TASK OBJECTIVE -> Go through the listing and pick out each line with the word "right" in it.

INPUT ->
= = = = =
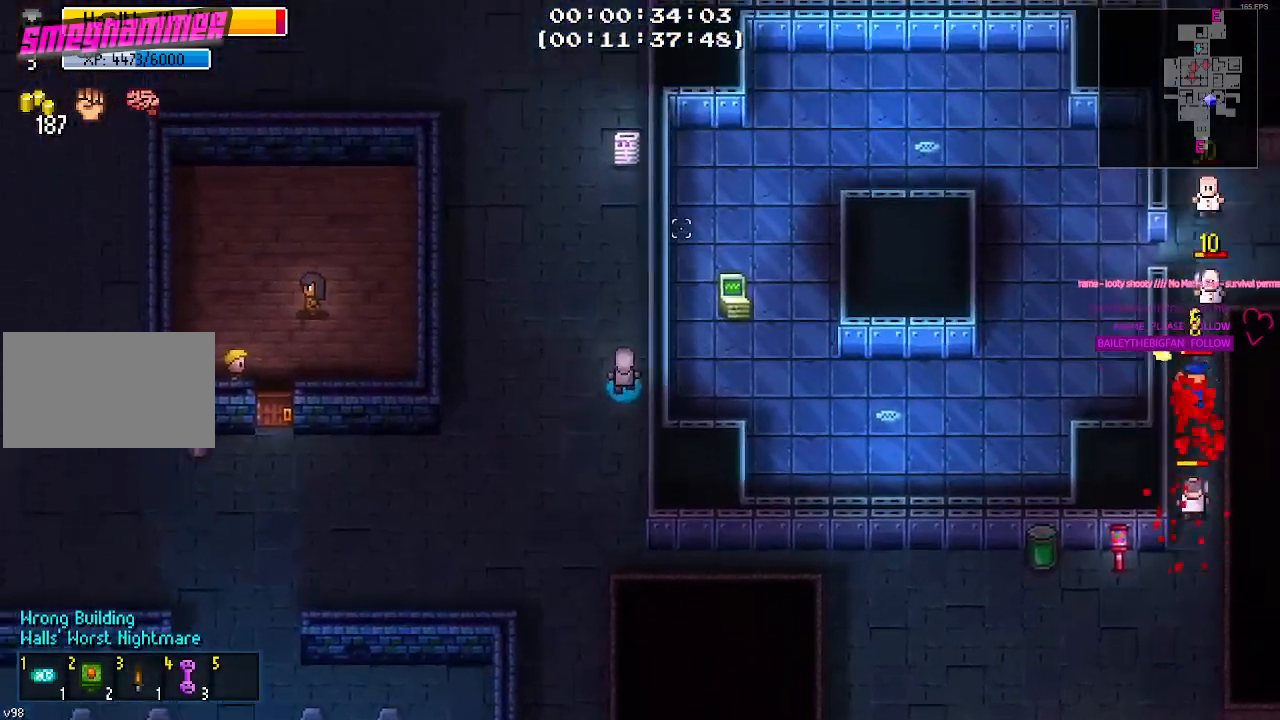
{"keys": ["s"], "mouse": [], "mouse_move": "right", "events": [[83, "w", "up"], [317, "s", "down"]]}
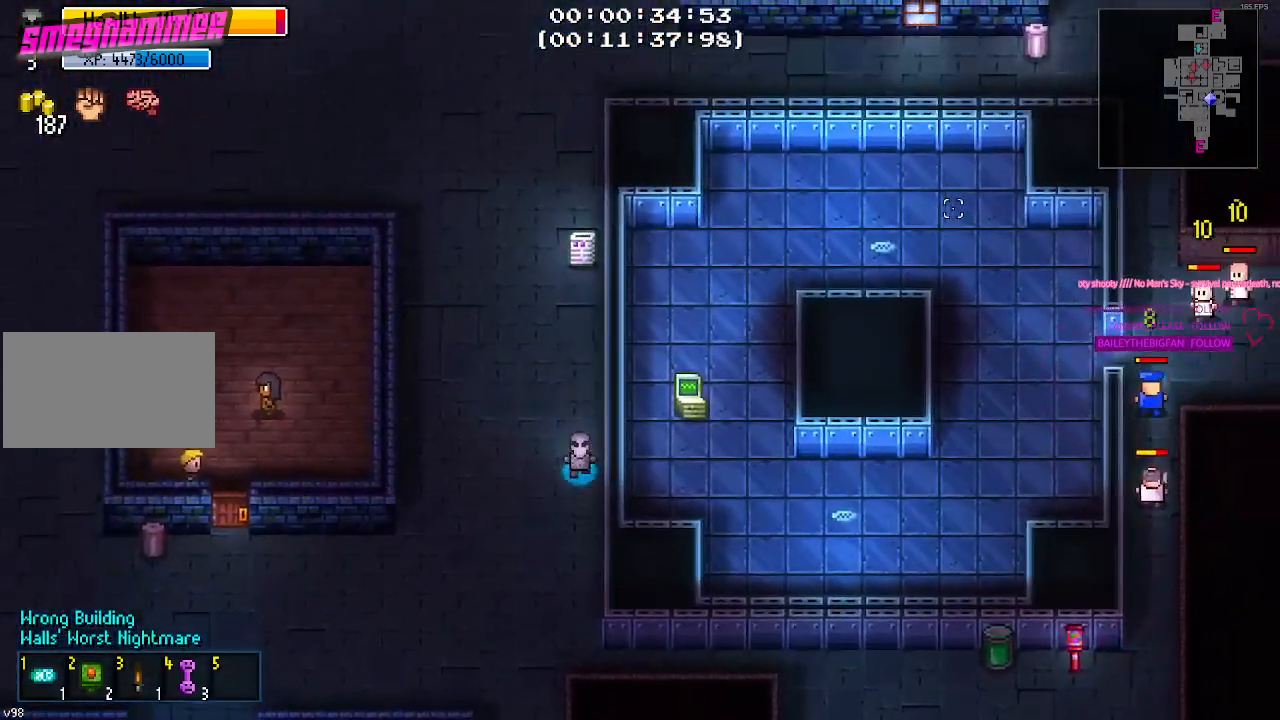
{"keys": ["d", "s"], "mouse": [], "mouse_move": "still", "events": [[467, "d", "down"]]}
= = = = =
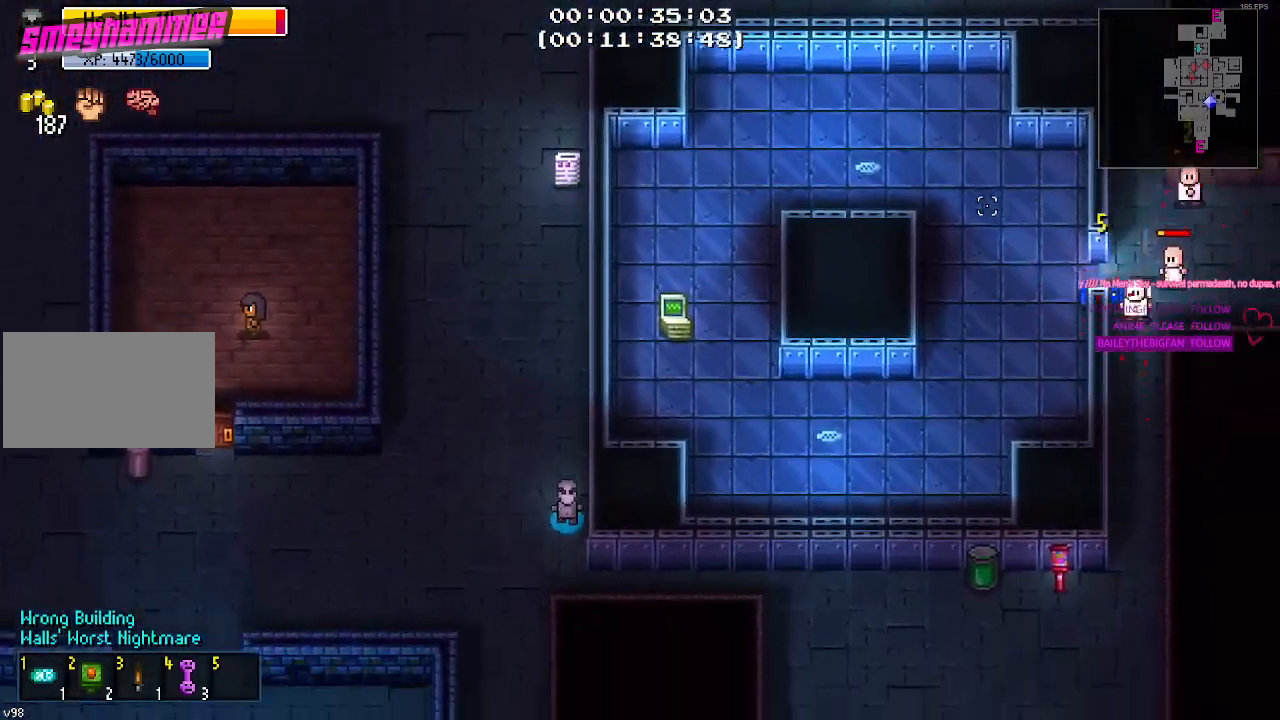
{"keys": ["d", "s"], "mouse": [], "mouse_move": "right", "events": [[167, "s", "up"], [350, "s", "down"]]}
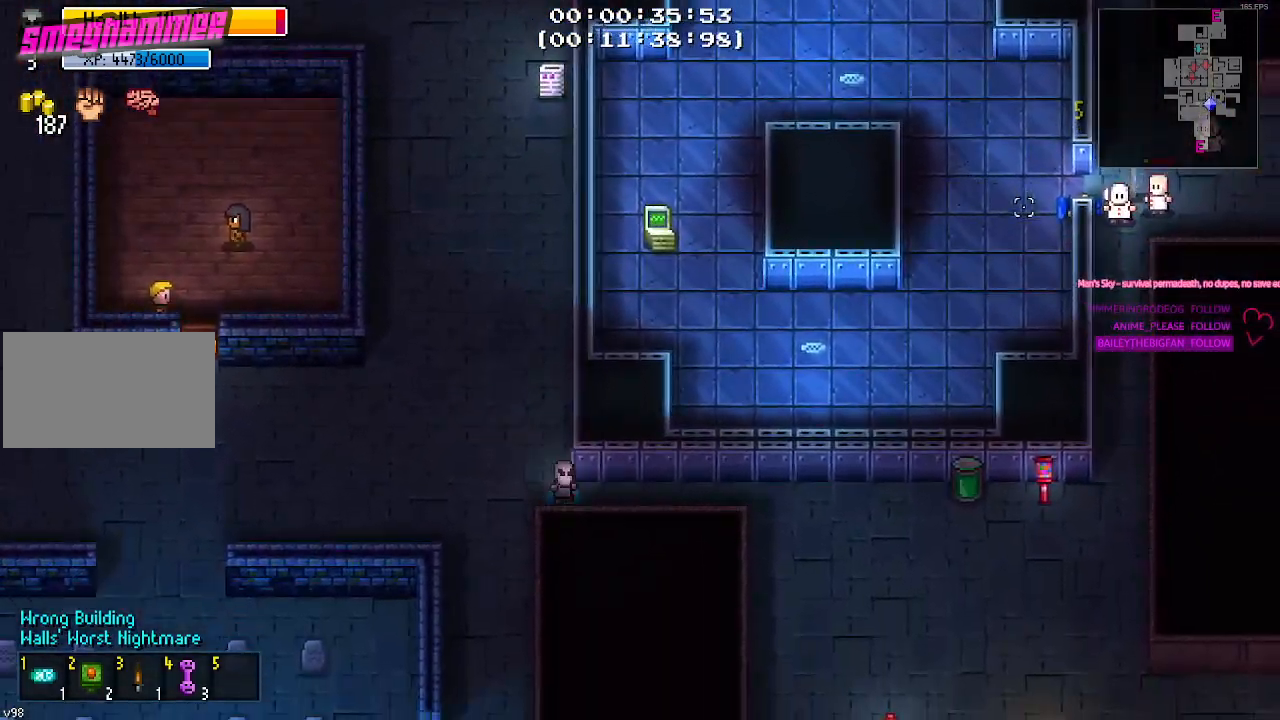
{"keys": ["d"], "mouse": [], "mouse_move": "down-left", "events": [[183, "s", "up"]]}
= = = = =
TASK OUTPUT ->
{"keys": ["s"], "mouse": [], "mouse_move": "right", "events": [[83, "w", "up"], [317, "s", "down"]]}
{"keys": ["d", "s"], "mouse": [], "mouse_move": "right", "events": [[167, "s", "up"], [350, "s", "down"]]}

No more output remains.